'''
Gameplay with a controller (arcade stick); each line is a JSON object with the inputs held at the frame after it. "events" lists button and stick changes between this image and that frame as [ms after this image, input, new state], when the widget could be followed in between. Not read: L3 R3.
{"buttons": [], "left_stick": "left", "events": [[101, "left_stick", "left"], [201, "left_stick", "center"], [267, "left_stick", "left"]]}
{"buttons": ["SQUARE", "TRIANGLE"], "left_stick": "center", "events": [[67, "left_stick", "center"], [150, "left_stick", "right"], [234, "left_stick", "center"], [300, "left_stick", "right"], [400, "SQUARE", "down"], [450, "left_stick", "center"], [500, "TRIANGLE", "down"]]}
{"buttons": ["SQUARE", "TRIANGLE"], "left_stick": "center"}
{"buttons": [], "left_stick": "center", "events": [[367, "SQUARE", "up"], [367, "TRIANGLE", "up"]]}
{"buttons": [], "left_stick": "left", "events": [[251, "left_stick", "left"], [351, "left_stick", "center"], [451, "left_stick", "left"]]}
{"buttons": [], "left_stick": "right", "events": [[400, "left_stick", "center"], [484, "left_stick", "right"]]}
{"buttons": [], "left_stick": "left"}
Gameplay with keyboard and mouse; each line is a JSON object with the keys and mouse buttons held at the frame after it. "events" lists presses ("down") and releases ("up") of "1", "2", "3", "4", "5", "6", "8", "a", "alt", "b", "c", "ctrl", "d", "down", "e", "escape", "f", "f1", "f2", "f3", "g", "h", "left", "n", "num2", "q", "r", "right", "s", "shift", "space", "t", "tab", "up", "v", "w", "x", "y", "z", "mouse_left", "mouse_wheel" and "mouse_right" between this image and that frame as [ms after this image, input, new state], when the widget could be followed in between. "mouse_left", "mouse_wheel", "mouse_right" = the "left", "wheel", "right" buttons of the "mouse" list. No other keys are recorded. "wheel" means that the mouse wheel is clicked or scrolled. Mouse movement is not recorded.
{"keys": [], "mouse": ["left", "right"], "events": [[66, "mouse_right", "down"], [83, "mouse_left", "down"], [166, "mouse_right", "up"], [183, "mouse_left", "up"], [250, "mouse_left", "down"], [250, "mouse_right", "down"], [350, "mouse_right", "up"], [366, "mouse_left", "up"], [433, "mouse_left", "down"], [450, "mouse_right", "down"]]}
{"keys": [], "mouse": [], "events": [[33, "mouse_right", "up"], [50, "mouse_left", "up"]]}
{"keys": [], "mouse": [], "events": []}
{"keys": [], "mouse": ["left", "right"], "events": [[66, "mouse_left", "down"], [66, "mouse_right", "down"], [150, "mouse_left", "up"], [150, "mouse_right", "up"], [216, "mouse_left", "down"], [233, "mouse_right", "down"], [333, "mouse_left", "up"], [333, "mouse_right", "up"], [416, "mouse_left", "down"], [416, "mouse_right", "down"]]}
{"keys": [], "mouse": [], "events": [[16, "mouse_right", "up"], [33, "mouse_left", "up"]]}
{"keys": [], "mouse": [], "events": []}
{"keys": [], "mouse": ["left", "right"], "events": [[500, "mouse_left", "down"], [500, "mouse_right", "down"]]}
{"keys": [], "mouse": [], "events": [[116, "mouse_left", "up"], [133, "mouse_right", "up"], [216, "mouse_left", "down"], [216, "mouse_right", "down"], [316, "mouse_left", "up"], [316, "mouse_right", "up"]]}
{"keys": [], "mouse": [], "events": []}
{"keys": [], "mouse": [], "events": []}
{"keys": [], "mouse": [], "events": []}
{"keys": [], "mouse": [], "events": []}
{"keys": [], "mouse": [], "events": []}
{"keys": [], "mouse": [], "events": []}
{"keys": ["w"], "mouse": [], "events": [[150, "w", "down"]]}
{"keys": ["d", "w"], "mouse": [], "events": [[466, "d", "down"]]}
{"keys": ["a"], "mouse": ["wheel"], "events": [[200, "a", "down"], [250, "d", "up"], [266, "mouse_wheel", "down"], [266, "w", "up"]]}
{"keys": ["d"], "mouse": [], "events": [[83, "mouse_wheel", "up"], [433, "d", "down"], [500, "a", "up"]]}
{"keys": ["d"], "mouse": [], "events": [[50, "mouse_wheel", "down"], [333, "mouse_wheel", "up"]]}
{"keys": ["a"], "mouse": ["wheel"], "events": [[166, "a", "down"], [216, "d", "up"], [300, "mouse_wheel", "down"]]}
'''
#### [Exercise directions]
Every line of the material must be duplicated exactly.

#### [Expected output]
Gameplay with a controller (arcade stick); each line is a JSON object with the inputs held at the frame after it. "events" lists button and stick changes between this image and that frame as [ms after this image, input, new state], when the widget could be followed in between. Not read: L3 R3.
{"buttons": [], "left_stick": "left", "events": [[101, "left_stick", "left"], [201, "left_stick", "center"], [267, "left_stick", "left"]]}
{"buttons": ["SQUARE", "TRIANGLE"], "left_stick": "center", "events": [[67, "left_stick", "center"], [150, "left_stick", "right"], [234, "left_stick", "center"], [300, "left_stick", "right"], [400, "SQUARE", "down"], [450, "left_stick", "center"], [500, "TRIANGLE", "down"]]}
{"buttons": ["SQUARE", "TRIANGLE"], "left_stick": "center"}
{"buttons": [], "left_stick": "center", "events": [[367, "SQUARE", "up"], [367, "TRIANGLE", "up"]]}
{"buttons": [], "left_stick": "left", "events": [[251, "left_stick", "left"], [351, "left_stick", "center"], [451, "left_stick", "left"]]}
{"buttons": [], "left_stick": "right", "events": [[400, "left_stick", "center"], [484, "left_stick", "right"]]}
{"buttons": [], "left_stick": "left"}
Gameplay with keyboard and mouse; each line is a JSON object with the keys and mouse buttons held at the frame after it. "events" lists presses ("down") and releases ("up") of "1", "2", "3", "4", "5", "6", "8", "a", "alt", "b", "c", "ctrl", "d", "down", "e", "escape", "f", "f1", "f2", "f3", "g", "h", "left", "n", "num2", "q", "r", "right", "s", "shift", "space", "t", "tab", "up", "v", "w", "x", "y", "z", "mouse_left", "mouse_wheel" and "mouse_right" between this image and that frame as [ms after this image, input, new state], when the widget could be followed in between. "mouse_left", "mouse_wheel", "mouse_right" = the "left", "wheel", "right" buttons of the "mouse" list. No other keys are recorded. "wheel" means that the mouse wheel is clicked or scrolled. Mouse movement is not recorded.
{"keys": [], "mouse": ["left", "right"], "events": [[66, "mouse_right", "down"], [83, "mouse_left", "down"], [166, "mouse_right", "up"], [183, "mouse_left", "up"], [250, "mouse_left", "down"], [250, "mouse_right", "down"], [350, "mouse_right", "up"], [366, "mouse_left", "up"], [433, "mouse_left", "down"], [450, "mouse_right", "down"]]}
{"keys": [], "mouse": [], "events": [[33, "mouse_right", "up"], [50, "mouse_left", "up"]]}
{"keys": [], "mouse": [], "events": []}
{"keys": [], "mouse": ["left", "right"], "events": [[66, "mouse_left", "down"], [66, "mouse_right", "down"], [150, "mouse_left", "up"], [150, "mouse_right", "up"], [216, "mouse_left", "down"], [233, "mouse_right", "down"], [333, "mouse_left", "up"], [333, "mouse_right", "up"], [416, "mouse_left", "down"], [416, "mouse_right", "down"]]}
{"keys": [], "mouse": [], "events": [[16, "mouse_right", "up"], [33, "mouse_left", "up"]]}
{"keys": [], "mouse": [], "events": []}
{"keys": [], "mouse": ["left", "right"], "events": [[500, "mouse_left", "down"], [500, "mouse_right", "down"]]}
{"keys": [], "mouse": [], "events": [[116, "mouse_left", "up"], [133, "mouse_right", "up"], [216, "mouse_left", "down"], [216, "mouse_right", "down"], [316, "mouse_left", "up"], [316, "mouse_right", "up"]]}
{"keys": [], "mouse": [], "events": []}
{"keys": [], "mouse": [], "events": []}
{"keys": [], "mouse": [], "events": []}
{"keys": [], "mouse": [], "events": []}
{"keys": [], "mouse": [], "events": []}
{"keys": [], "mouse": [], "events": []}
{"keys": ["w"], "mouse": [], "events": [[150, "w", "down"]]}
{"keys": ["d", "w"], "mouse": [], "events": [[466, "d", "down"]]}
{"keys": ["a"], "mouse": ["wheel"], "events": [[200, "a", "down"], [250, "d", "up"], [266, "mouse_wheel", "down"], [266, "w", "up"]]}
{"keys": ["d"], "mouse": [], "events": [[83, "mouse_wheel", "up"], [433, "d", "down"], [500, "a", "up"]]}
{"keys": ["d"], "mouse": [], "events": [[50, "mouse_wheel", "down"], [333, "mouse_wheel", "up"]]}
{"keys": ["a"], "mouse": ["wheel"], "events": [[166, "a", "down"], [216, "d", "up"], [300, "mouse_wheel", "down"]]}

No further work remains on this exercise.